Task to carry out
Give only the number of lines in the records that include the string "Delta".
-- Material for this exercise follows --
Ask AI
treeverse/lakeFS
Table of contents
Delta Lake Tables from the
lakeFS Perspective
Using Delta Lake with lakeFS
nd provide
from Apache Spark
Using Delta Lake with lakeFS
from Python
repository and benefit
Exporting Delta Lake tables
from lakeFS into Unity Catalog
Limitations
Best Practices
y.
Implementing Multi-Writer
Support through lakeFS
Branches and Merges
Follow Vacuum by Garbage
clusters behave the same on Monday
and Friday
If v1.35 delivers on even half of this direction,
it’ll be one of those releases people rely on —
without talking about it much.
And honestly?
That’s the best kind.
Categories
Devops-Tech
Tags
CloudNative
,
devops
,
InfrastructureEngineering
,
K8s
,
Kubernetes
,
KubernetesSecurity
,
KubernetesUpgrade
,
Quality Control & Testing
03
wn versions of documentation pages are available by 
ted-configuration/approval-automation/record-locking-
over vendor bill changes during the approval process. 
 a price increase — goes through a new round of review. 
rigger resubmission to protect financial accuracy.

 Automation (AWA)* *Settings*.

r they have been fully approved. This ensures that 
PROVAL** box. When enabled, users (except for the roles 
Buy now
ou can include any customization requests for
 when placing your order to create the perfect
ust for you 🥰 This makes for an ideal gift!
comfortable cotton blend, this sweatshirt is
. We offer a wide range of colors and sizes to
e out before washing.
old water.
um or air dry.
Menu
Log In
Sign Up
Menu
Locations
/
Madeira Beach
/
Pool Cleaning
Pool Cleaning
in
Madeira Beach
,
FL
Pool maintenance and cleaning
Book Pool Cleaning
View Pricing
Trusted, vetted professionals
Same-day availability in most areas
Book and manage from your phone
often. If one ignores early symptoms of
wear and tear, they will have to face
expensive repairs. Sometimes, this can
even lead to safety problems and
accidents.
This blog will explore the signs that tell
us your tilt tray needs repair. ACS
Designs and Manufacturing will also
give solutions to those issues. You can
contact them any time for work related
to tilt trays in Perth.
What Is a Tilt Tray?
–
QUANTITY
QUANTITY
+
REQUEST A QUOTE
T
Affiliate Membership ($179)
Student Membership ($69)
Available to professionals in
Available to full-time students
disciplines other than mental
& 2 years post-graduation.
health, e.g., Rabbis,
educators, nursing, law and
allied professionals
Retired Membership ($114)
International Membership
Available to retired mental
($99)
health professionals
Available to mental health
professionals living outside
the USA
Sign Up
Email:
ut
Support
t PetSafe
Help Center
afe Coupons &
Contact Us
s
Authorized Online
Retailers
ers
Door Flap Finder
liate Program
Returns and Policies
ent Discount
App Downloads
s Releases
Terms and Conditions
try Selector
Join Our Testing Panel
-- Material for this exercise concluded --
Solution to the problem
4